Another possible explanation is the effects of nanostructures enhancing mineralization. As suggested by Tsukimura et al., nanostructured surfaces enhanced the mineralization of rat bone-marrow-derived osteoblasts (Tsukimura et al., 2011). It is suggested that, along with the effect of chemistry, the effect of topography was involved in the enhancement.
Furthermore, the highly active mineralization cascade of the interfacial bone around the nanostructured HA-coated implants can be explained from a genetic perspective. It has been reported that alkaline phosphatase expression in bone around nanostructured HA-coated implants was significantly higher than that of the bone around non-coated surfaces, and the relative expression differences between the HT and HA surfaces amplified over time (Jimbo et al., 2011b). Since high alkaline phosphatase activity enhances osteopontin expression, which is known to be a cohesive factor for mineralization, it is suggested that HA coating was partly responsible for the enhanced bone nanomechanical properties.
Although osseointegration is defined from direct measurement of bone-to-implant contact, the clinical interest today is focusing increasingly on the stability of the implant that will withstand dynamic loading. Clearly, this would require simultaneous new bone formation, and the mineralization level of forming bone may be an essential factor.

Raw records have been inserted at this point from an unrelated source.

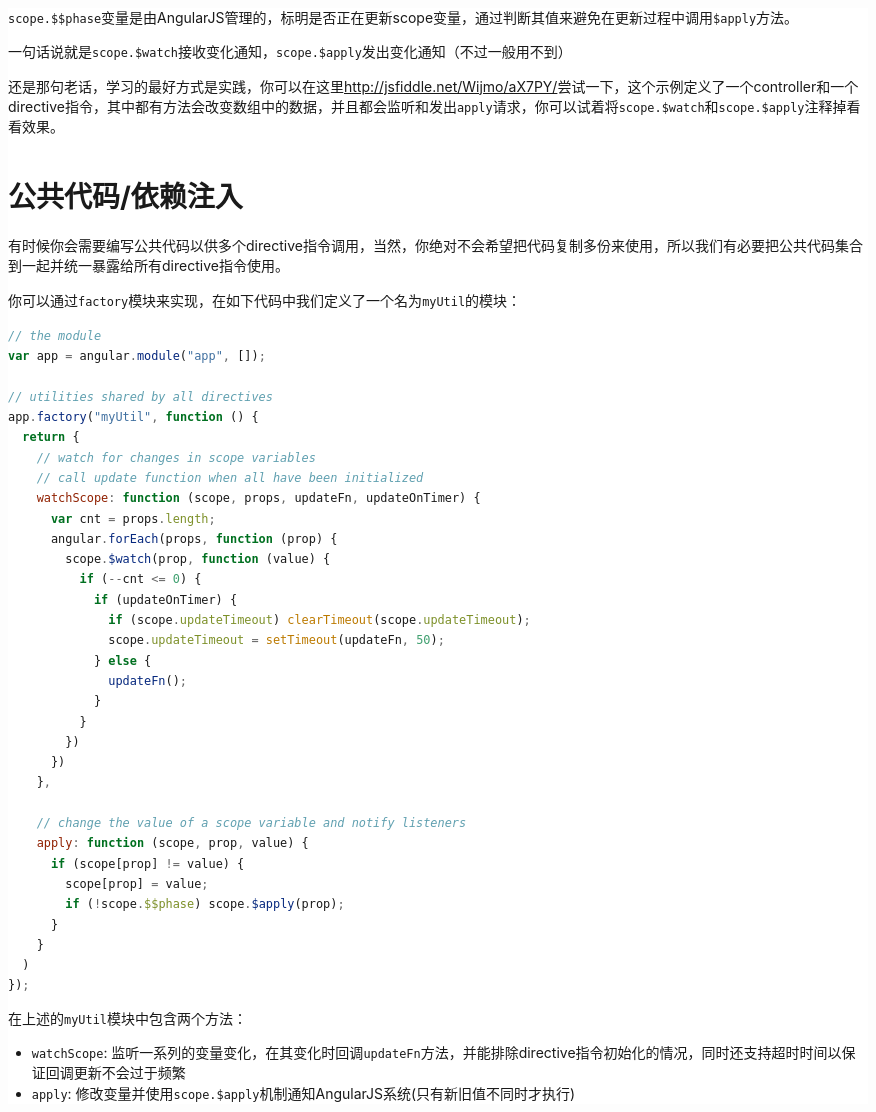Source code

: `scope.$$phase`变量是由AngularJS管理的，标明是否正在更新scope变量，通过判断其值来避免在更新过程中调用`$apply`方法。

一句话说就是`scope.$watch`接收变化通知，`scope.$apply`发出变化通知（不过一般用不到）

还是那句老话，学习的最好方式是实践，你可以在这里<http://jsfiddle.net/Wijmo/aX7PY/>尝试一下，这个示例定义了一个controller和一个directive指令，其中都有方法会改变数组中的数据，并且都会监听和发出`apply`请求，你可以试着将`scope.$watch`和`scope.$apply`注释掉看看效果。


# 公共代码/依赖注入
有时候你会需要编写公共代码以供多个directive指令调用，当然，你绝对不会希望把代码复制多份来使用，所以我们有必要把公共代码集合到一起并统一暴露给所有directive指令使用。

你可以通过`factory`模块来实现，在如下代码中我们定义了一个名为`myUtil`的模块：

```javascript
// the module
var app = angular.module("app", []);

// utilities shared by all directives
app.factory("myUtil", function () {
  return {
    // watch for changes in scope variables
    // call update function when all have been initialized
    watchScope: function (scope, props, updateFn, updateOnTimer) {
      var cnt = props.length;
      angular.forEach(props, function (prop) {
        scope.$watch(prop, function (value) {
          if (--cnt <= 0) {
            if (updateOnTimer) {
              if (scope.updateTimeout) clearTimeout(scope.updateTimeout);
              scope.updateTimeout = setTimeout(updateFn, 50);
            } else {
              updateFn();
            }
          }
        })
      })
    },

    // change the value of a scope variable and notify listeners
    apply: function (scope, prop, value) {
      if (scope[prop] != value) {
        scope[prop] = value;
        if (!scope.$$phase) scope.$apply(prop);
      }
    }
  )
});
```

在上述的`myUtil`模块中包含两个方法：
* `watchScope`: 监听一系列的变量变化，在其变化时回调`updateFn`方法，并能排除directive指令初始化的情况，同时还支持超时时间以保证回调更新不会过于频繁
* `apply`: 修改变量并使用`scope.$apply`机制通知AngularJS系统(只有新旧值不同时才执行)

With the nanoindenter, the capabilities of the nano HA to strengthen bone quality were demonstrated, validating the hypothesis that nanoscale HA-coated implant surfaces will hasten the quality of osseointegration.
While initial bone apposition is an important aspect of osseointegration, longer healing periods, especially when dynamic loading is involved, are of great clinical interest. This study presents purely experimental findings, since only a single 3-week observation was made. Further studies are required to develop conclusions regarding clinical performance.
Footnotes
GC Dental is acknowledged for providing the implants. This study was funded by grants from the Swedish Knowledge Foundation.
The authors declare no potential conflicts of interest with respect to the authorship and/or publication of this article.